Ali S, Pusic MV, Friedman D, Chalut D. Departments of Paediatrics & Emergency Medicine, University of Alberta, Edmonton, AB
INTRODUCTION: To report the incidence of abnormal psychological testing within 6 weeks post-concussion in children who presented to the Emergency Dept (ED); to identify the incidence of persistent post-concussion symptoms. SETTING: The Montreal Children's Hospital (MCH) is an urban, tertiary care pediatric ED. The MCH Neurotrauma Program was developed to care for and prevent childhood head trauma. Our neurotrauma coordinator followed up on all children with concussion.
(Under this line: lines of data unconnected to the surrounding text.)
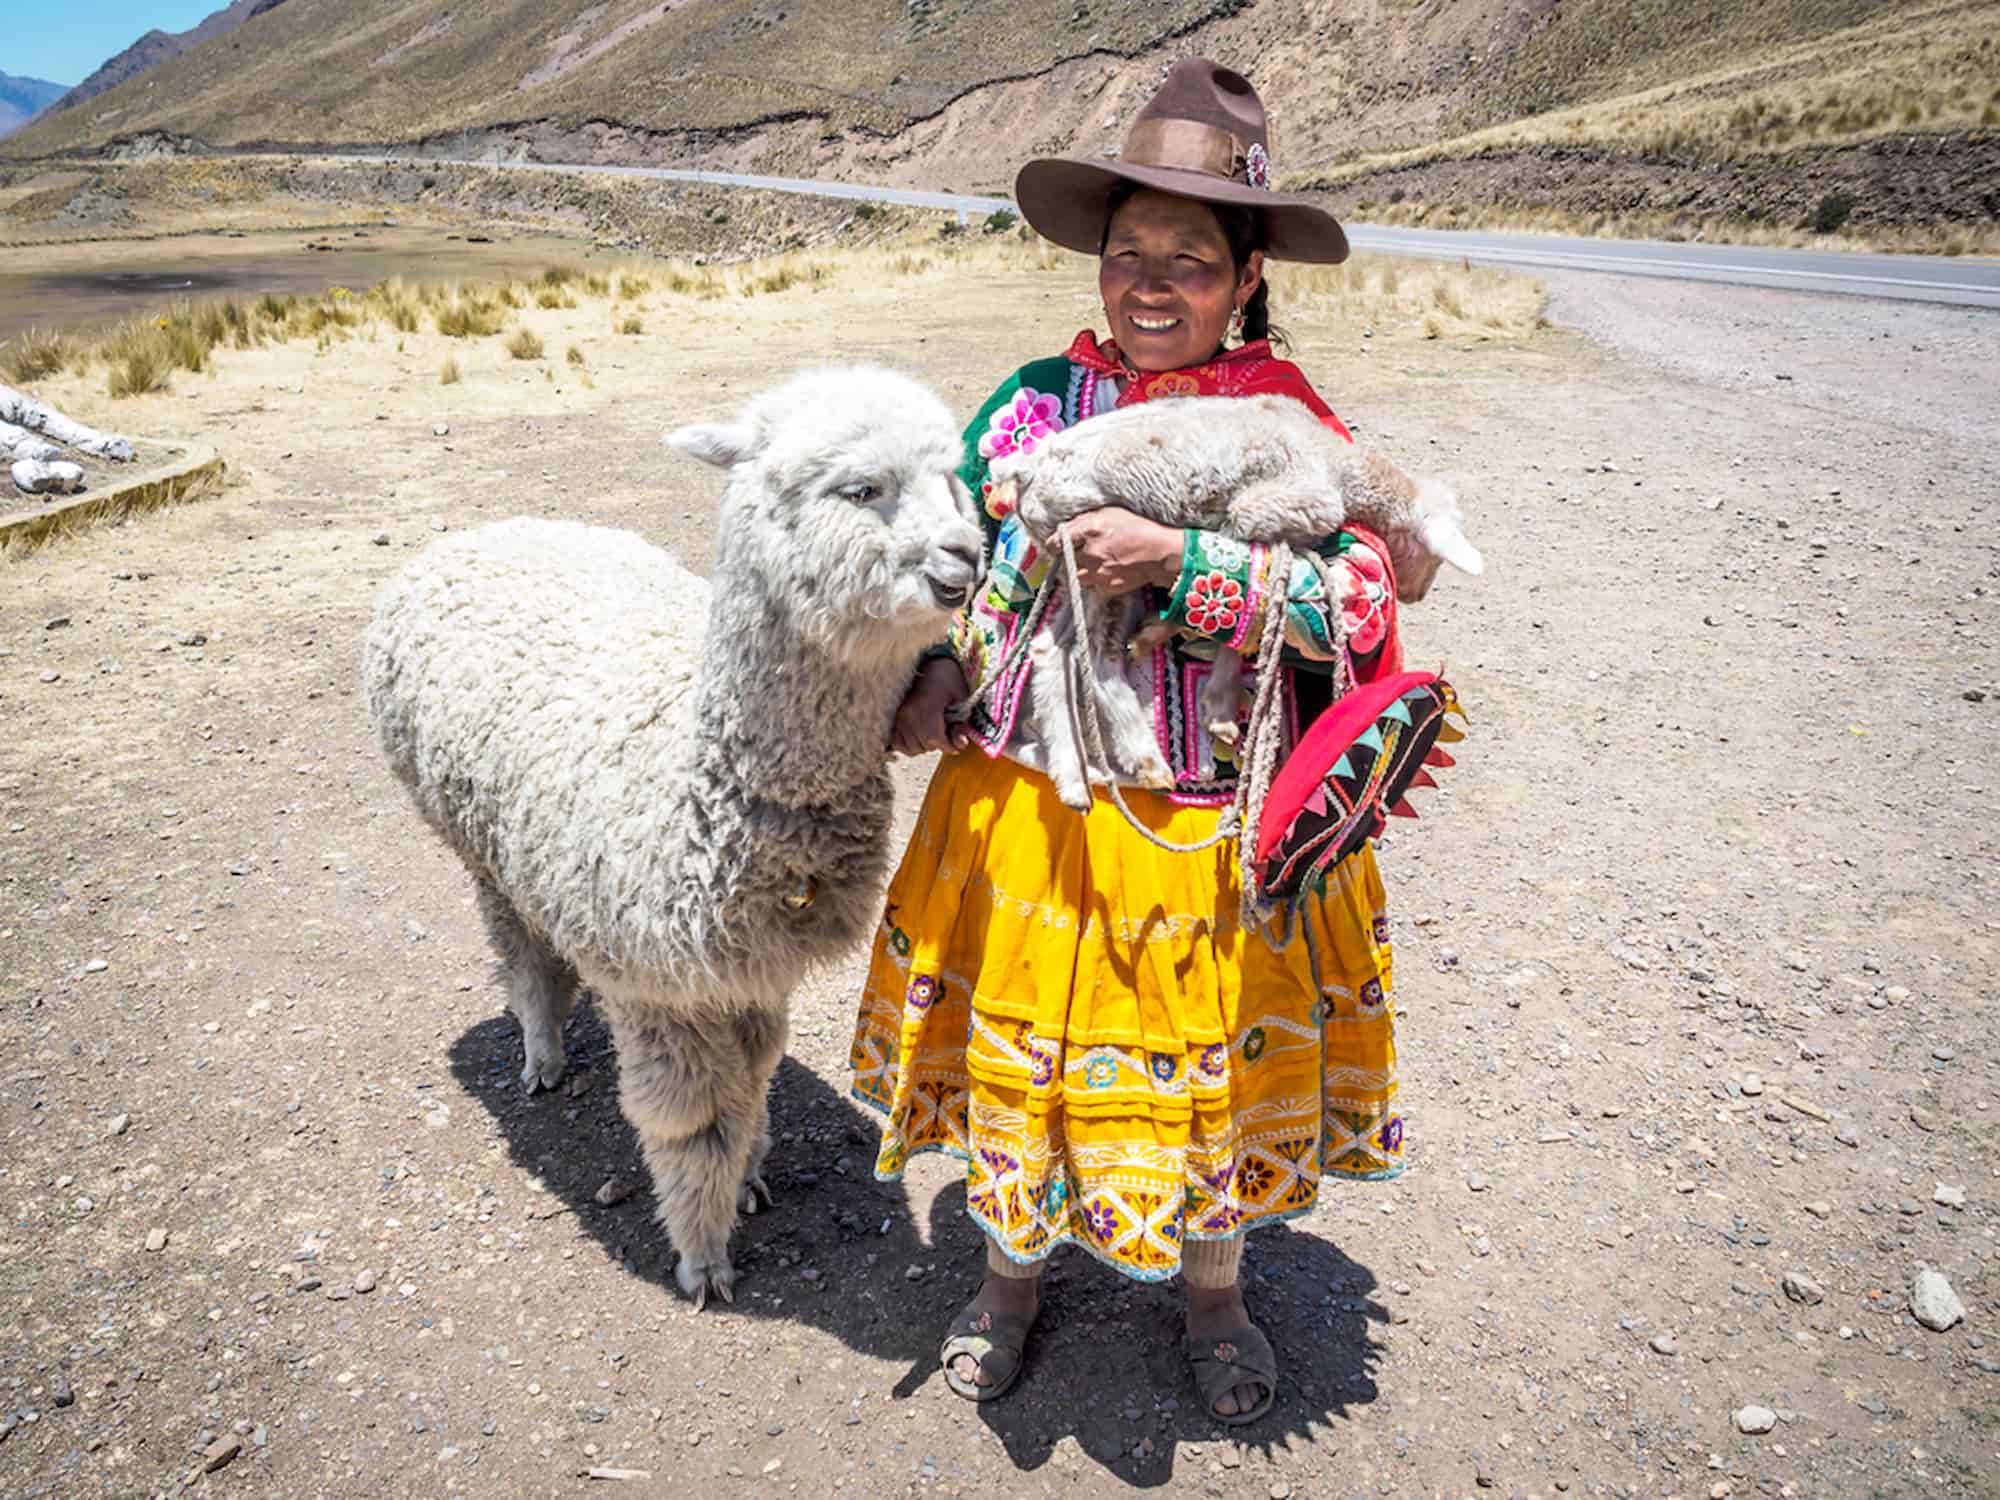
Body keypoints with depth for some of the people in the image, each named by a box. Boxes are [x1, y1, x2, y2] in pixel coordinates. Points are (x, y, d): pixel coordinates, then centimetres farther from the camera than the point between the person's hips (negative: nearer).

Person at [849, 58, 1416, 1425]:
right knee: (1018, 1049, 18)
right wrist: (940, 674, -7)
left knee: (1211, 1075, 16)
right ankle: (1015, 1268, 48)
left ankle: (1214, 1289, 47)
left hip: (1214, 834, -2)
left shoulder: (1294, 427, -8)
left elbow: (1363, 607, -20)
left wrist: (1181, 562, -28)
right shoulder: (1036, 403, -1)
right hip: (1026, 813, 3)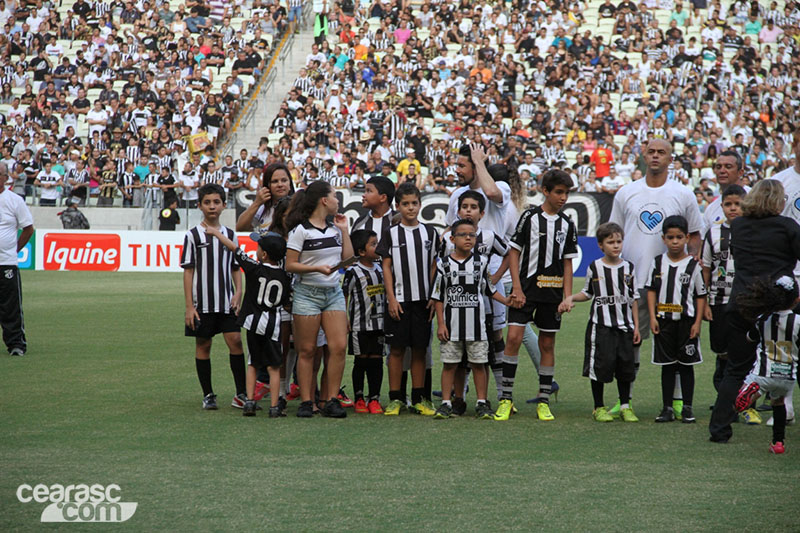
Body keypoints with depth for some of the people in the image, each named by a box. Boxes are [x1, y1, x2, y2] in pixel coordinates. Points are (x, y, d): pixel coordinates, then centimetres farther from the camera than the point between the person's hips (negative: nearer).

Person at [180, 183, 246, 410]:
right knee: (203, 345, 3)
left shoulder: (230, 235, 9)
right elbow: (188, 271, -2)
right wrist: (189, 306, -7)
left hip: (227, 302, 2)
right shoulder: (193, 235, -1)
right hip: (202, 303, -2)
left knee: (235, 341, -6)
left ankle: (240, 395, -1)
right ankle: (208, 395, 13)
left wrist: (238, 293, -1)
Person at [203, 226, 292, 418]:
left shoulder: (254, 268, -7)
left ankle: (249, 401, 5)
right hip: (273, 324, 0)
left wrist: (215, 232, 15)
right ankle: (275, 406, -1)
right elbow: (285, 302, 6)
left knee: (253, 363, 13)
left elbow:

Children with persistent symptoms (e.g. memory deficits, difficulty concentrating, persistent headaches) underwent psychological testing. METHODS: We performed a retrospective review of neurologically healthy children aged 8-18 years who presented with concussion, between Jan 1997- Apr 2001. We excluded children whose injury occurred >24 hours prior to the ED visit. We extracted the psychology test reports for all children who had had them done. Two of us independently examined each report and determined "normal" vs. "abnormal". Reports where a previously existing abnormality was unchanged were coded as "normal". We resolved discrepancies by consensus. RESULTS: 722 patients (8-18 years of age) were diagnosed with concussion during the study period. Of these 216 were referred for psychological testing. 18 did not appear for their appointments while reports were not available for 25. Seven had their assessments <10days post injury while 28 were >42 days post injury leaving 138 reports for analysis. The rate of abnormal psychological testing was 32/138 (23%; 95% CI: 16%-31%). 47 had a previously identified learning disability - 13 had post-concussion abnormalities beyond the existing problem. Post concussion syndrome (OR 4.7; 95% CI 2.0, 11) predicted abnormality whereas loss of consciousness (OR 0.9; 95% CI 0.4, 2.2) and a prior Learning Disability (OR 1.4 ; 95% CI 0.6, 3.3) did not. CONCLUSIONS: Systematic psychological testing of an at-risk population showed a low rate of abnormality overall.
Key words: minor head injury, pediatric
016 Use of protective equipment by skateboarders in public skateparks: An observational study.
Martin C, Joubert GI. Children Hospital of Western Ontario, University of Western Ontario, London, ON
INTRODUCTION: Skateboarding (SB) popularity continues to grow, involving the participation of millions of children in North America. In the USA over 50,000 Emergency Department (ED) visits/year result from SB activity. SB parks (SBP), designed specifically for SB, are rapidly growing in number with many requiring the use of protective equipment (PE). The objective of this study was to determine the use of PE (Helmet, knee pads, elbow pads and wrist pads) in a representative sample of public SBP users in Southwestern Ontario (SWO). METHODS: An observational survey was conducted at five public SBPs in SWO from June to August 2003. The number of male and female SB and their respective use and type of PE were recorded. The observational survey was done, using 2 of the SBPs in small towns, and 3 in cities > 300,000 people in order to provide a representative sample of skateboarders. RESULTS: A total of 572 observations of SB youths were made, consisting of 534 male and 38 female SB. The observed use of PE by both males and females was very low. 473 (88.6%) males wore no PE at all. 56 (10.5%) wore a helmet only, 4 (0.7%) wore helmet and knee pads, and 1 (0.2%) wore knee and elbow pads. 29 (76.3%) females wore no PE at all. 7 (18.4%) wore a helmet only, and 2 (5.3%) wore knee and elbow pads. All of the SBPs were unsupervised and four had signage indicating that protective equipment was "Recommended". One SBP had a sign indicating that the use of a helmet was "Mandatory". However, of the 31 males observed at this mandatory PE SBP, only 9 (29%) were wearing helmets. CONCLUSIONS: This study shows that there is a very low observed prevalence of skateboarding PE in public SBPs in SWO. This low use of PE is present even in "Helmet mandatory" SBPs. Future studies should focus on methods to enforce the use of PE in public SBPs, not only for the increased safety for SB, but also for the liability issues facing towns and cities that build them.